• WHAT THIS TASK INVOLVES: Among the entries below, one line contains "NAIC # (National" and another contains "This section shall". Transcribe those two lines and every line between them, exactly.
- Opening Delimiter -
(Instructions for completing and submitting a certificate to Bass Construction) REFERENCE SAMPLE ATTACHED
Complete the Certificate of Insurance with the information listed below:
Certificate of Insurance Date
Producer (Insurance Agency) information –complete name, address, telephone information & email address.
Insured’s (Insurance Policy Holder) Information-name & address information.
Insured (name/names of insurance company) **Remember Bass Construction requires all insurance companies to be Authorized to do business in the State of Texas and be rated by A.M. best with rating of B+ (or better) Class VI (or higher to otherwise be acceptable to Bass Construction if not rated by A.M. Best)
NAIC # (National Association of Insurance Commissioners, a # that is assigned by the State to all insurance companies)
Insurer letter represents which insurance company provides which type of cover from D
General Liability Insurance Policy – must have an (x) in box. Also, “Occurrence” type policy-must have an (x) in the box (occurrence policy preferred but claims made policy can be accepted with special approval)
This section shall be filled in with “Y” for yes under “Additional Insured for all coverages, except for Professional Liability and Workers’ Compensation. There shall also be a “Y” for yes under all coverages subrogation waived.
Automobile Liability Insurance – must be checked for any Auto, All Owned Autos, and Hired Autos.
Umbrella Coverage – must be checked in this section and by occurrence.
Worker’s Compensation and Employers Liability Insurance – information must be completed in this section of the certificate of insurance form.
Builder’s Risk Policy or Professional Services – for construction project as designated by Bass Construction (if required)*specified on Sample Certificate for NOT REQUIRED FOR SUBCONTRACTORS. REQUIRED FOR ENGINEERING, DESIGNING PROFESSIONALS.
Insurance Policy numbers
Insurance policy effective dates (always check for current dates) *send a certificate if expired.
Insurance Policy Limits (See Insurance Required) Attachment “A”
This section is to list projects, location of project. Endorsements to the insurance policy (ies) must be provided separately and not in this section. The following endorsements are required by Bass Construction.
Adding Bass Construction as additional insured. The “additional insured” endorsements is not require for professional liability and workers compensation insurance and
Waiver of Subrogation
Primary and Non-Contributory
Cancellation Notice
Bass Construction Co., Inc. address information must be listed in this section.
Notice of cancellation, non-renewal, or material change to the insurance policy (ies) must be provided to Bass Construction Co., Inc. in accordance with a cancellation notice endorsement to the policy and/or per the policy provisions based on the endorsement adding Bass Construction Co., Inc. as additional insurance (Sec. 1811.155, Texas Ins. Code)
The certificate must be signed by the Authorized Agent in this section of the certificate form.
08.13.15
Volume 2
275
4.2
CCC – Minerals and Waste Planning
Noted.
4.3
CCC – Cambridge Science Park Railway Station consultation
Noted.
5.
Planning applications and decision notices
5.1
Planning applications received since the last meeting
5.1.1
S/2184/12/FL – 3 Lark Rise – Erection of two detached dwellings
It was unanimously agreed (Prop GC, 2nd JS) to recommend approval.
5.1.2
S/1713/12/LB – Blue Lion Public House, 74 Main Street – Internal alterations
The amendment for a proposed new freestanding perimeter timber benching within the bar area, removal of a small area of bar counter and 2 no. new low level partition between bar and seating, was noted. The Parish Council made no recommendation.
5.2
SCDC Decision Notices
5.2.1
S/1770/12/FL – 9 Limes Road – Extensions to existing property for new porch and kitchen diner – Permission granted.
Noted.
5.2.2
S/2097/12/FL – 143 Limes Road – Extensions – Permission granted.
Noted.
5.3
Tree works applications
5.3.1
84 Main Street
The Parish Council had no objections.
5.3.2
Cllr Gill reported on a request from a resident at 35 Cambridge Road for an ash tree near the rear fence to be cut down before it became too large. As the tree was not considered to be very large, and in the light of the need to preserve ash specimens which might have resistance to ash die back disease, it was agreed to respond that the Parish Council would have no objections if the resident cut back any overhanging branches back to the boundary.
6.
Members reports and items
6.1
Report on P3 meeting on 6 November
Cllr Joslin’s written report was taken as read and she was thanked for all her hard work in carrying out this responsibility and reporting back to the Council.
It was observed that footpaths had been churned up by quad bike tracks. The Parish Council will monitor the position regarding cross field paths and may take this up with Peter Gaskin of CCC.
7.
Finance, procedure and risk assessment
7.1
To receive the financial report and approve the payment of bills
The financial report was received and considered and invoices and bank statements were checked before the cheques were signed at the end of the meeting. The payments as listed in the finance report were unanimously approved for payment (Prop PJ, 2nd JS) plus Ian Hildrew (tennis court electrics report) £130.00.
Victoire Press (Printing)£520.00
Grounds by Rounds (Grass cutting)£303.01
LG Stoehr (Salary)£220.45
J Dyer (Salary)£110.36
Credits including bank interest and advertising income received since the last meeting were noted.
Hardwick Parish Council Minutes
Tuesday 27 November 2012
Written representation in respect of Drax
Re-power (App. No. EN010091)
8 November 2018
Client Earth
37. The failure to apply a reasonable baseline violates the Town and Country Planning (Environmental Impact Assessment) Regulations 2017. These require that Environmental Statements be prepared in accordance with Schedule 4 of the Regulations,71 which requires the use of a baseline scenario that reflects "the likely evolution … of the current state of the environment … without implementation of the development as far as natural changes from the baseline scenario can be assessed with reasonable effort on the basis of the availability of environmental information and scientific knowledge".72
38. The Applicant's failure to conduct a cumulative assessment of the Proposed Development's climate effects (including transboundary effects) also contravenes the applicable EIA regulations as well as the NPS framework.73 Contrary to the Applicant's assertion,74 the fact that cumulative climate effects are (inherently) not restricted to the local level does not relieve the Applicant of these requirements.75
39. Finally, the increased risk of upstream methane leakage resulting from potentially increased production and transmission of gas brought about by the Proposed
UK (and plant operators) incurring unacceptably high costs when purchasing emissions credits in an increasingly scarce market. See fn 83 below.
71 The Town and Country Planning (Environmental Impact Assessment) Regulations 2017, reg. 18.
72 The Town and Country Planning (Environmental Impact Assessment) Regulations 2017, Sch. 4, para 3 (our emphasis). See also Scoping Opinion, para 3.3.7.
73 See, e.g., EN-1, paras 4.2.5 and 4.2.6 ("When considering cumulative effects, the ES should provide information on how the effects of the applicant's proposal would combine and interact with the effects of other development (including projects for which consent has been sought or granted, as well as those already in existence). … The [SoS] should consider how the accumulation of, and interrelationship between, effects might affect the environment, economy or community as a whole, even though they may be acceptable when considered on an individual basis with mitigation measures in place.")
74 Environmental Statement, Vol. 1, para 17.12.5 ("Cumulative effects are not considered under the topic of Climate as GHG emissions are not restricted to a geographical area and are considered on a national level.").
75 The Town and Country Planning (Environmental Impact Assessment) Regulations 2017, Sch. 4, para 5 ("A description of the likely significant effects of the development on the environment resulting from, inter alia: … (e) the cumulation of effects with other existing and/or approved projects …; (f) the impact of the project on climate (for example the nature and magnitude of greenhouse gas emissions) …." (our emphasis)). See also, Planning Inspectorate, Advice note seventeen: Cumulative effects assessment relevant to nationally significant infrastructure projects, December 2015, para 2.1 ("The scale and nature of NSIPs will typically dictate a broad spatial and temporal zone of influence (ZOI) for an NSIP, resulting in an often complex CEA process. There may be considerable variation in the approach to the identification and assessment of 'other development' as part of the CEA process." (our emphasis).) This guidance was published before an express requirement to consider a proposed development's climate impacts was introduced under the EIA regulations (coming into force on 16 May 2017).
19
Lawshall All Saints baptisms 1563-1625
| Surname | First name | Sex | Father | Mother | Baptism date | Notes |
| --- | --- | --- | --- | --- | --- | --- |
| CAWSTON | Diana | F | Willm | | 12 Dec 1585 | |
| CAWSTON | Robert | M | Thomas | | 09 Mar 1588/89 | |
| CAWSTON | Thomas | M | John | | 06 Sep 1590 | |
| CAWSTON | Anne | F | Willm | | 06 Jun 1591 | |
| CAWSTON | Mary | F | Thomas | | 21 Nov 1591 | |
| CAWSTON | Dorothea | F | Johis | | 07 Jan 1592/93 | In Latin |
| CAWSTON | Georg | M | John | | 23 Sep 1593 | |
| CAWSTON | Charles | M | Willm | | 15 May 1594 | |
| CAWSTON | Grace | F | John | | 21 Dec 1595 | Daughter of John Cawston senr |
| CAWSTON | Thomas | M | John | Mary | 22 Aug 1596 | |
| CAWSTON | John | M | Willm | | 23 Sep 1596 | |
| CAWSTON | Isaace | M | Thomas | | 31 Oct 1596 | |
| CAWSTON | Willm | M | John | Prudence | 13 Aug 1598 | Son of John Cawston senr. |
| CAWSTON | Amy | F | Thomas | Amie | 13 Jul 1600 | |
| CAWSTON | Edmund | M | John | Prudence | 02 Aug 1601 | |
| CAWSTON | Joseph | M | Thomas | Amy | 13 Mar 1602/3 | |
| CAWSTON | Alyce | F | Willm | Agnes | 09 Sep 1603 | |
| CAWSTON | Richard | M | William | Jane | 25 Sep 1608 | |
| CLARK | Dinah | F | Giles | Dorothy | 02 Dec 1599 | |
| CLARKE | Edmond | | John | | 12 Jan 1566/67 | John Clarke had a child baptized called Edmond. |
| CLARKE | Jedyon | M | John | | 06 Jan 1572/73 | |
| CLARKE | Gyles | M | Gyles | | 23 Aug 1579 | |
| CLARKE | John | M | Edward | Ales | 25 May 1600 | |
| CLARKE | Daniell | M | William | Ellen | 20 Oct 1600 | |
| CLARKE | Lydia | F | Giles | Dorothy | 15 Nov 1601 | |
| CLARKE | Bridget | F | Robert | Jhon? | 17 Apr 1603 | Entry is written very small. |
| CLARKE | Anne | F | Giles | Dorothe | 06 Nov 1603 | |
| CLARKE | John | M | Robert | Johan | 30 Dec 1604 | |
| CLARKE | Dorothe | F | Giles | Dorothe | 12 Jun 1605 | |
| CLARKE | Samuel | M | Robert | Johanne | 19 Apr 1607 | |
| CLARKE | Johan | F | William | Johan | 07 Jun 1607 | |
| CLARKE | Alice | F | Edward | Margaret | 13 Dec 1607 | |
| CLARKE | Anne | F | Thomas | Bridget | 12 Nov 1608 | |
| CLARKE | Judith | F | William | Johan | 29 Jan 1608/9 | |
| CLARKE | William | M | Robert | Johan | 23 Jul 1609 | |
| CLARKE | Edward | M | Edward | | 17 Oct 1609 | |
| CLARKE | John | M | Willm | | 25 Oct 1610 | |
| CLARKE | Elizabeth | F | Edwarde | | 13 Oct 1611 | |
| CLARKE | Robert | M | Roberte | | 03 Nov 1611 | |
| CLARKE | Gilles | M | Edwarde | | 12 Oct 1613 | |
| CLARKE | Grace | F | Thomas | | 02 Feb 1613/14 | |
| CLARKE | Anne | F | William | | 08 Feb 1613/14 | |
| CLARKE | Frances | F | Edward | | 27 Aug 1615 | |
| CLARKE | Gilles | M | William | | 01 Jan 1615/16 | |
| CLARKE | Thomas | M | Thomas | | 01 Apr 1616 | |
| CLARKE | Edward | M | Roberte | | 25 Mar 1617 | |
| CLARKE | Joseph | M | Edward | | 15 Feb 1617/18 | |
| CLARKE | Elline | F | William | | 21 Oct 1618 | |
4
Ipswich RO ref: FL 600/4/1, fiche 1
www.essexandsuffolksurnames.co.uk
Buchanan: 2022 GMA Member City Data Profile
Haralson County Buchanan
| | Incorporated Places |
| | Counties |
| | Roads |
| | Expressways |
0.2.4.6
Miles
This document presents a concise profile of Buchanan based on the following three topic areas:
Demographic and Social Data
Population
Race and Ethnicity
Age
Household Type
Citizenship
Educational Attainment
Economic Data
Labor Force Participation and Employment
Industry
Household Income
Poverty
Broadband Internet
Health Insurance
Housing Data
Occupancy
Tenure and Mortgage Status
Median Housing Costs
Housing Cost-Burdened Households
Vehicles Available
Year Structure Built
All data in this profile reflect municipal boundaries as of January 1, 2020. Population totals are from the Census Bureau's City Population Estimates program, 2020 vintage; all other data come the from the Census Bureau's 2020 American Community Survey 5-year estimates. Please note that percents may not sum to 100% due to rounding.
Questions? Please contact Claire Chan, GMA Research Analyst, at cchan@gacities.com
- Closing Delimiter -
• COMPLETED TASK:
NAIC # (National Association of Insurance Commissioners, a # that is assigned by the State to all insurance companies)
Insurer letter represents which insurance company provides which type of cover from D
General Liability Insurance Policy – must have an (x) in box. Also, “Occurrence” type policy-must have an (x) in the box (occurrence policy preferred but claims made policy can be accepted with special approval)
This section shall be filled in with “Y” for yes under “Additional Insured for all coverages, except for Professional Liability and Workers’ Compensation. There shall also be a “Y” for yes under all coverages subrogation waived.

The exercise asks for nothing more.